[PROBLEM REQUIREMENTS]
Recast the entries below as a numbered list, leaving out any blank lines.

[GIVEN RECORDS]
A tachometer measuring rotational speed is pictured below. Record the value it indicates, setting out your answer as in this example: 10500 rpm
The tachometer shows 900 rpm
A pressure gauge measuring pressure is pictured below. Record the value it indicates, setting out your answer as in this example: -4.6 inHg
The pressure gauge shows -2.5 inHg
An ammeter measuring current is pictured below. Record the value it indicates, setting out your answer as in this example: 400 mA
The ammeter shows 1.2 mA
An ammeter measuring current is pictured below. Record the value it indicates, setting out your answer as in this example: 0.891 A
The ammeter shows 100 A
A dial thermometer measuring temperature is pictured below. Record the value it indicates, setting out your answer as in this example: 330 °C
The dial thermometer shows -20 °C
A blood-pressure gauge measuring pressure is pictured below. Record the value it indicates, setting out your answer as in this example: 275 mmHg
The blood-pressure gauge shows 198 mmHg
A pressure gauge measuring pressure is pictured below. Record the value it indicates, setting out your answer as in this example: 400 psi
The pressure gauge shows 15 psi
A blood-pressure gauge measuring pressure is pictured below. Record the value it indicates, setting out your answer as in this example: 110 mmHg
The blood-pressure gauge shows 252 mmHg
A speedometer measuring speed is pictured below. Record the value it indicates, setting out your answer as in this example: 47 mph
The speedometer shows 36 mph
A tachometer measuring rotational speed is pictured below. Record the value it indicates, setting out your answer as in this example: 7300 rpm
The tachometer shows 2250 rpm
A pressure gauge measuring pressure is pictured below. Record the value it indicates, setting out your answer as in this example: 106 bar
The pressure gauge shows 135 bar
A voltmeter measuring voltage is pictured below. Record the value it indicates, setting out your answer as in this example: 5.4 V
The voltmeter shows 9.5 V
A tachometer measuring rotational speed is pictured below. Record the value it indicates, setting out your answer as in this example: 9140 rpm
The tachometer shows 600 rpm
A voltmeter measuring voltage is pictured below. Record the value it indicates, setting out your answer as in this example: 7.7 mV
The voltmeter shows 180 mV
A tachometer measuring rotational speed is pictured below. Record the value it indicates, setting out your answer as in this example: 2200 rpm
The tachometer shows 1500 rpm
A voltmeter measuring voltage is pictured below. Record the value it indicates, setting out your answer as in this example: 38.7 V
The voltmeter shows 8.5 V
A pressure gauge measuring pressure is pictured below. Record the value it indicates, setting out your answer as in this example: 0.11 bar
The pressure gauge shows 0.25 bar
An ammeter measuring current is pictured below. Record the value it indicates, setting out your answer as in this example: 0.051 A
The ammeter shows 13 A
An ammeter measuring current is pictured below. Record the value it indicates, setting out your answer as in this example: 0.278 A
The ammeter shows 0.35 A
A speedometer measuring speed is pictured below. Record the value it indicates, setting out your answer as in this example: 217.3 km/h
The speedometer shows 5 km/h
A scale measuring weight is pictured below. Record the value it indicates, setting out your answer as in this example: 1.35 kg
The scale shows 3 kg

[ANSWER BOX]
1. A tachometer measuring rotational speed is pictured below. Record the value it indicates, setting out your answer as in this example: 10500 rpm
2. The tachometer shows 900 rpm
3. A pressure gauge measuring pressure is pictured below. Record the value it indicates, setting out your answer as in this example: -4.6 inHg
4. The pressure gauge shows -2.5 inHg
5. An ammeter measuring current is pictured below. Record the value it indicates, setting out your answer as in this example: 400 mA
6. The ammeter shows 1.2 mA
7. An ammeter measuring current is pictured below. Record the value it indicates, setting out your answer as in this example: 0.891 A
8. The ammeter shows 100 A
9. A dial thermometer measuring temperature is pictured below. Record the value it indicates, setting out your answer as in this example: 330 °C
10. The dial thermometer shows -20 °C
11. A blood-pressure gauge measuring pressure is pictured below. Record the value it indicates, setting out your answer as in this example: 275 mmHg
12. The blood-pressure gauge shows 198 mmHg
13. A pressure gauge measuring pressure is pictured below. Record the value it indicates, setting out your answer as in this example: 400 psi
14. The pressure gauge shows 15 psi
15. A blood-pressure gauge measuring pressure is pictured below. Record the value it indicates, setting out your answer as in this example: 110 mmHg
16. The blood-pressure gauge shows 252 mmHg
17. A speedometer measuring speed is pictured below. Record the value it indicates, setting out your answer as in this example: 47 mph
18. The speedometer shows 36 mph
19. A tachometer measuring rotational speed is pictured below. Record the value it indicates, setting out your answer as in this example: 7300 rpm
20. The tachometer shows 2250 rpm
21. A pressure gauge measuring pressure is pictured below. Record the value it indicates, setting out your answer as in this example: 106 bar
22. The pressure gauge shows 135 bar
23. A voltmeter measuring voltage is pictured below. Record the value it indicates, setting out your answer as in this example: 5.4 V
24. The voltmeter shows 9.5 V
25. A tachometer measuring rotational speed is pictured below. Record the value it indicates, setting out your answer as in this example: 9140 rpm
26. The tachometer shows 600 rpm
27. A voltmeter measuring voltage is pictured below. Record the value it indicates, setting out your answer as in this example: 7.7 mV
28. The voltmeter shows 180 mV
29. A tachometer measuring rotational speed is pictured below. Record the value it indicates, setting out your answer as in this example: 2200 rpm
30. The tachometer shows 1500 rpm
31. A voltmeter measuring voltage is pictured below. Record the value it indicates, setting out your answer as in this example: 38.7 V
32. The voltmeter shows 8.5 V
33. A pressure gauge measuring pressure is pictured below. Record the value it indicates, setting out your answer as in this example: 0.11 bar
34. The pressure gauge shows 0.25 bar
35. An ammeter measuring current is pictured below. Record the value it indicates, setting out your answer as in this example: 0.051 A
36. The ammeter shows 13 A
37. An ammeter measuring current is pictured below. Record the value it indicates, setting out your answer as in this example: 0.278 A
38. The ammeter shows 0.35 A
39. A speedometer measuring speed is pictured below. Record the value it indicates, setting out your answer as in this example: 217.3 km/h
40. The speedometer shows 5 km/h
41. A scale measuring weight is pictured below. Record the value it indicates, setting out your answer as in this example: 1.35 kg
42. The scale shows 3 kg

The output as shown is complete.